:: DATA EXTRACT ::

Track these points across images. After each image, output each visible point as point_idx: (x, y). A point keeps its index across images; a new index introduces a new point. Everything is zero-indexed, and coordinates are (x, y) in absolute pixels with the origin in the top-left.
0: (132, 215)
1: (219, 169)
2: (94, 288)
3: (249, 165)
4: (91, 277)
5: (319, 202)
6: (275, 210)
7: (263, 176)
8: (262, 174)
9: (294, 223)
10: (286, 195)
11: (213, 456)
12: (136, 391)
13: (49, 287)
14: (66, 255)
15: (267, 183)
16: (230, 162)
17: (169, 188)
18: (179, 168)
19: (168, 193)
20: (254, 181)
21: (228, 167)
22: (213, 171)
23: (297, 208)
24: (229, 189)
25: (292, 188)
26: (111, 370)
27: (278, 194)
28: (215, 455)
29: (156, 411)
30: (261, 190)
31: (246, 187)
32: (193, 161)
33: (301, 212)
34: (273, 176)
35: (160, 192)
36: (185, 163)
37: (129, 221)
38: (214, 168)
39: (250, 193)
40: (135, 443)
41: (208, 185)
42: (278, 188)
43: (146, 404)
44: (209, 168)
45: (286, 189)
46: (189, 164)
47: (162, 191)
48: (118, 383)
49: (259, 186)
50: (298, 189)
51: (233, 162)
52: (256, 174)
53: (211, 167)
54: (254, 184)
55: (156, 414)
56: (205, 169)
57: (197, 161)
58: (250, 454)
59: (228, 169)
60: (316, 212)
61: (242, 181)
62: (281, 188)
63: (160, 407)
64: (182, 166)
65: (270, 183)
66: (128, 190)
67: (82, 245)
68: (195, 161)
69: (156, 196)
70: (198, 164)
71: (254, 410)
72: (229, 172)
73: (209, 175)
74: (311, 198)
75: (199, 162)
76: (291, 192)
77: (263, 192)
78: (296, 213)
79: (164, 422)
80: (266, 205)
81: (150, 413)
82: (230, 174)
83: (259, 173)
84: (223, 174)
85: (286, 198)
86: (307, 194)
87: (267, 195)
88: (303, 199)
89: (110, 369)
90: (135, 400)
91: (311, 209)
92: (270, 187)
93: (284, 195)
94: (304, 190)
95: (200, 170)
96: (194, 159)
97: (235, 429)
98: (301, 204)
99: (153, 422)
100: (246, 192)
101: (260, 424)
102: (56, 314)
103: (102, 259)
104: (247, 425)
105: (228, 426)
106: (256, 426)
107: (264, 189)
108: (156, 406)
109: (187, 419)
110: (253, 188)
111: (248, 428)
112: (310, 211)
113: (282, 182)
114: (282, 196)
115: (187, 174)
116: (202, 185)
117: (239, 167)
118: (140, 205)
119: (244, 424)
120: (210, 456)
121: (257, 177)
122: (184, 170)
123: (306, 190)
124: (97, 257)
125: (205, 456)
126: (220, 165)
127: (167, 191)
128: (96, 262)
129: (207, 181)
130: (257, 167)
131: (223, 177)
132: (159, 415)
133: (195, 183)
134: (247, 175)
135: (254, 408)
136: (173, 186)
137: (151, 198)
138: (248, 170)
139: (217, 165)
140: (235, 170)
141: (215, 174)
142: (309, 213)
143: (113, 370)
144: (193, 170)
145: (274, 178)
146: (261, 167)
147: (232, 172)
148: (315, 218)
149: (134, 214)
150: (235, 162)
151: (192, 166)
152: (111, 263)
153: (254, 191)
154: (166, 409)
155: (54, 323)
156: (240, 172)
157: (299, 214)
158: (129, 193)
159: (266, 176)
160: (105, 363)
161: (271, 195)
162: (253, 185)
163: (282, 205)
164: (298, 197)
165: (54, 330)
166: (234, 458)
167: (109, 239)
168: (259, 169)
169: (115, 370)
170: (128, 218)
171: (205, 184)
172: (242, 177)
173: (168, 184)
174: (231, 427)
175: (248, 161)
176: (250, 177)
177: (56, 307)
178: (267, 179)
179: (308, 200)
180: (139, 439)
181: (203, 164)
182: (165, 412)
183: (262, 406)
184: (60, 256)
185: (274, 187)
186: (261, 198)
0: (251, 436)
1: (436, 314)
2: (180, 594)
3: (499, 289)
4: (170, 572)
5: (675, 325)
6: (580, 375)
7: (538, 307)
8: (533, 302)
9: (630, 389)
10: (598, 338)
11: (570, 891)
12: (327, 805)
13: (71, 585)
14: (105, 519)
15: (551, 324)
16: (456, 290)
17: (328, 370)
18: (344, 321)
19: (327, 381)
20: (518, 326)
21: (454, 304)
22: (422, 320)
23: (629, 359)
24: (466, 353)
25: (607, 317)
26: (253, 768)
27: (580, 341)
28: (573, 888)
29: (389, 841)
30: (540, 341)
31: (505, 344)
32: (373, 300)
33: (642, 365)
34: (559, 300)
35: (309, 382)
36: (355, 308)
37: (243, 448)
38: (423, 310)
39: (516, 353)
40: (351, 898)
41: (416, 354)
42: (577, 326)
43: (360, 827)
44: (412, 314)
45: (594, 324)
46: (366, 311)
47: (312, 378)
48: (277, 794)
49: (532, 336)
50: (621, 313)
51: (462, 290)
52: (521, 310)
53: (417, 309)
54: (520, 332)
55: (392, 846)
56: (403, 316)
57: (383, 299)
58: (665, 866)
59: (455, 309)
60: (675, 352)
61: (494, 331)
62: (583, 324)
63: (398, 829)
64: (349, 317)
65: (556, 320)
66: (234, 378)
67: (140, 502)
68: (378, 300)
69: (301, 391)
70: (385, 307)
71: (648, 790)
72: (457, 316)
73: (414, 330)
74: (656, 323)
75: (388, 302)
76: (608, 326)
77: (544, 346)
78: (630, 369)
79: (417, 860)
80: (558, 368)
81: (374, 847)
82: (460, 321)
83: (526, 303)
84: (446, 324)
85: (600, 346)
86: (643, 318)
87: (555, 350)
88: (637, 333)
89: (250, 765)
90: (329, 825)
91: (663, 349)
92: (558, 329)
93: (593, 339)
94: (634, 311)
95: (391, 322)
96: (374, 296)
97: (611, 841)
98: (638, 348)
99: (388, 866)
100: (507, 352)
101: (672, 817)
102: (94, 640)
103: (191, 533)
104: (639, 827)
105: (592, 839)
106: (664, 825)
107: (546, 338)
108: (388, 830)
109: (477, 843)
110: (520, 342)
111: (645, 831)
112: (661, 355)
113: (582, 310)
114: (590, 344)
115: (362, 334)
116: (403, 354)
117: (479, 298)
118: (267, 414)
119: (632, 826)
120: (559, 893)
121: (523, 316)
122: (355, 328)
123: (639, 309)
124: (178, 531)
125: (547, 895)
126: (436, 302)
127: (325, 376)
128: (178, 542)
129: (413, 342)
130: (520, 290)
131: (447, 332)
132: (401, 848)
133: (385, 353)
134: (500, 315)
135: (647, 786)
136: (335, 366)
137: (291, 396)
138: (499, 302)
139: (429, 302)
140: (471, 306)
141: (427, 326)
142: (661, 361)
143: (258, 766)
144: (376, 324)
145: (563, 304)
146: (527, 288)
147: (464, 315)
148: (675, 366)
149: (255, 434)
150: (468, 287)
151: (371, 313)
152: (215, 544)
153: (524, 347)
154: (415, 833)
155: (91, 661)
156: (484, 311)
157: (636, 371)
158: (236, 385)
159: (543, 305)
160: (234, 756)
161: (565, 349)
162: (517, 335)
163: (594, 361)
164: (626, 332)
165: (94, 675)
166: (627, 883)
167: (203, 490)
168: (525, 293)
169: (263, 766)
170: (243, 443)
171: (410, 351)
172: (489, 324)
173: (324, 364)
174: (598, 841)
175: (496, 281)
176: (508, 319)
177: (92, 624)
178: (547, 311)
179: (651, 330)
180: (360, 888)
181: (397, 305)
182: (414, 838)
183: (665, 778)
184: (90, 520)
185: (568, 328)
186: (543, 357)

:::

TASK ITEM:
Take the entries and print them exactly. Keep every line.

SOLUTION BELOW:
Track these points across images. After each image, output each visible point as point_idx: (x, y). A point keeps its index across images; a new index introduces a new point. Everything is zero-indexed, and coordinates are (x, y) in absolute pixels with the origin in the top-left.
0: (132, 215)
1: (219, 169)
2: (94, 288)
3: (249, 165)
4: (91, 277)
5: (319, 202)
6: (275, 210)
7: (263, 176)
8: (262, 174)
9: (294, 223)
10: (286, 195)
11: (213, 456)
12: (136, 391)
13: (49, 287)
14: (66, 255)
15: (267, 183)
16: (230, 162)
17: (169, 188)
18: (179, 168)
19: (168, 193)
20: (254, 181)
21: (228, 167)
22: (213, 171)
23: (297, 208)
24: (229, 189)
25: (292, 188)
26: (111, 370)
27: (278, 194)
28: (215, 455)
29: (156, 411)
30: (261, 190)
31: (246, 187)
32: (193, 161)
33: (301, 212)
34: (273, 176)
35: (160, 192)
36: (185, 163)
37: (129, 221)
38: (214, 168)
39: (250, 193)
40: (135, 443)
41: (208, 185)
42: (278, 188)
43: (146, 404)
44: (209, 168)
45: (286, 189)
46: (189, 164)
47: (162, 191)
48: (118, 383)
49: (259, 186)
50: (298, 189)
51: (233, 162)
52: (256, 174)
53: (211, 167)
54: (254, 184)
55: (156, 414)
56: (205, 169)
57: (197, 161)
58: (250, 454)
59: (228, 169)
60: (316, 212)
61: (242, 181)
62: (281, 188)
63: (160, 407)
64: (182, 166)
65: (270, 183)
66: (128, 190)
67: (82, 245)
68: (195, 161)
69: (156, 196)
70: (198, 164)
71: (254, 410)
72: (229, 172)
73: (209, 175)
74: (311, 198)
75: (199, 162)
76: (291, 192)
77: (263, 192)
78: (296, 213)
79: (164, 422)
80: (266, 205)
81: (150, 413)
82: (230, 174)
83: (259, 173)
84: (223, 174)
85: (286, 198)
86: (307, 194)
87: (267, 195)
88: (303, 199)
89: (110, 369)
90: (135, 400)
91: (311, 209)
92: (270, 187)
93: (284, 195)
94: (304, 190)
95: (200, 170)
96: (194, 159)
97: (235, 429)
98: (301, 204)
99: (153, 422)
100: (246, 192)
101: (260, 424)
102: (56, 314)
103: (102, 259)
104: (247, 425)
105: (228, 426)
106: (256, 426)
107: (264, 189)
108: (156, 406)
109: (187, 419)
110: (253, 188)
111: (248, 428)
112: (310, 211)
113: (282, 182)
114: (282, 196)
115: (187, 174)
116: (202, 185)
117: (239, 167)
118: (140, 205)
119: (244, 424)
120: (210, 456)
121: (257, 177)
122: (184, 170)
123: (306, 190)
124: (97, 257)
125: (205, 456)
126: (220, 165)
127: (167, 191)
128: (96, 262)
129: (207, 181)
130: (257, 167)
131: (223, 177)
132: (159, 415)
133: (195, 183)
134: (247, 175)
135: (254, 408)
136: (173, 186)
137: (151, 198)
138: (248, 170)
139: (217, 165)
140: (235, 170)
141: (215, 174)
142: (309, 213)
143: (113, 370)
144: (193, 170)
145: (274, 178)
146: (261, 167)
147: (232, 172)
148: (315, 218)
149: (134, 214)
150: (235, 162)
151: (192, 166)
152: (111, 263)
153: (254, 191)
154: (166, 409)
155: (54, 323)
156: (240, 172)
157: (299, 214)
158: (129, 193)
159: (266, 176)
160: (105, 363)
161: (271, 195)
162: (253, 185)
163: (282, 205)
164: (298, 197)
165: (54, 330)
166: (234, 458)
167: (109, 239)
168: (259, 169)
169: (115, 370)
170: (128, 218)
171: (205, 184)
172: (242, 177)
173: (168, 184)
174: (231, 427)
175: (248, 161)
176: (250, 177)
177: (56, 307)
178: (267, 179)
179: (308, 200)
180: (139, 439)
181: (203, 164)
182: (165, 412)
183: (262, 406)
184: (60, 256)
185: (274, 187)
186: (261, 198)
0: (251, 436)
1: (436, 314)
2: (180, 594)
3: (499, 289)
4: (170, 572)
5: (675, 325)
6: (580, 375)
7: (538, 307)
8: (533, 302)
9: (630, 389)
10: (598, 338)
11: (570, 891)
12: (327, 805)
13: (71, 585)
14: (105, 519)
15: (551, 324)
16: (456, 290)
17: (328, 370)
18: (344, 321)
19: (327, 381)
20: (518, 326)
21: (454, 304)
22: (422, 320)
23: (629, 359)
24: (466, 353)
25: (607, 317)
26: (253, 768)
27: (580, 341)
28: (573, 888)
29: (389, 841)
30: (540, 341)
31: (505, 344)
32: (373, 300)
33: (642, 365)
34: (559, 300)
35: (309, 382)
36: (355, 308)
37: (243, 448)
38: (423, 310)
39: (516, 353)
40: (351, 898)
41: (416, 354)
42: (577, 326)
43: (360, 827)
44: (412, 314)
45: (594, 324)
46: (366, 311)
47: (312, 378)
48: (277, 794)
49: (532, 336)
50: (621, 313)
51: (462, 290)
52: (521, 310)
53: (417, 309)
54: (520, 332)
55: (392, 846)
56: (403, 316)
57: (383, 299)
58: (665, 866)
59: (455, 309)
60: (675, 352)
61: (494, 331)
62: (583, 324)
63: (398, 829)
64: (349, 317)
65: (556, 320)
66: (234, 378)
67: (140, 502)
68: (378, 300)
69: (301, 391)
70: (385, 307)
71: (648, 790)
72: (457, 316)
73: (414, 330)
74: (656, 323)
75: (388, 302)
76: (608, 326)
77: (544, 346)
78: (630, 369)
79: (417, 860)
80: (558, 368)
81: (374, 847)
82: (460, 321)
83: (526, 303)
84: (446, 324)
85: (600, 346)
86: (643, 318)
87: (555, 350)
88: (637, 333)
89: (250, 765)
90: (329, 825)
91: (663, 349)
92: (558, 329)
93: (593, 339)
94: (634, 311)
95: (391, 322)
96: (374, 296)
97: (611, 841)
98: (638, 348)
99: (388, 866)
100: (507, 352)
101: (672, 817)
102: (94, 640)
103: (191, 533)
104: (639, 827)
105: (592, 839)
106: (664, 825)
107: (546, 338)
108: (388, 830)
109: (477, 843)
110: (520, 342)
111: (645, 831)
112: (661, 355)
113: (582, 310)
114: (590, 344)
115: (362, 334)
116: (403, 354)
117: (479, 298)
118: (267, 414)
119: (632, 826)
120: (559, 893)
121: (523, 316)
122: (355, 328)
123: (639, 309)
124: (178, 531)
125: (547, 895)
126: (436, 302)
127: (325, 376)
128: (178, 542)
129: (413, 342)
130: (520, 290)
131: (447, 332)
132: (401, 848)
133: (385, 353)
134: (500, 315)
135: (647, 786)
136: (335, 366)
137: (291, 396)
138: (499, 302)
139: (429, 302)
140: (471, 306)
141: (427, 326)
142: (661, 361)
143: (258, 766)
144: (376, 324)
145: (563, 304)
146: (527, 288)
147: (464, 315)
148: (675, 366)
149: (255, 434)
150: (468, 287)
151: (371, 313)
152: (215, 544)
153: (524, 347)
154: (415, 833)
155: (91, 661)
156: (484, 311)
157: (636, 371)
158: (236, 385)
159: (543, 305)
160: (234, 756)
161: (565, 349)
162: (517, 335)
163: (594, 361)
164: (626, 332)
165: (94, 675)
166: (627, 883)
167: (203, 490)
168: (525, 293)
169: (263, 766)
170: (243, 443)
171: (410, 351)
172: (489, 324)
173: (324, 364)
174: (598, 841)
175: (496, 281)
176: (508, 319)
177: (92, 624)
178: (547, 311)
179: (651, 330)
180: (360, 888)
181: (397, 305)
182: (414, 838)
183: (665, 778)
184: (90, 520)
185: (568, 328)
186: (543, 357)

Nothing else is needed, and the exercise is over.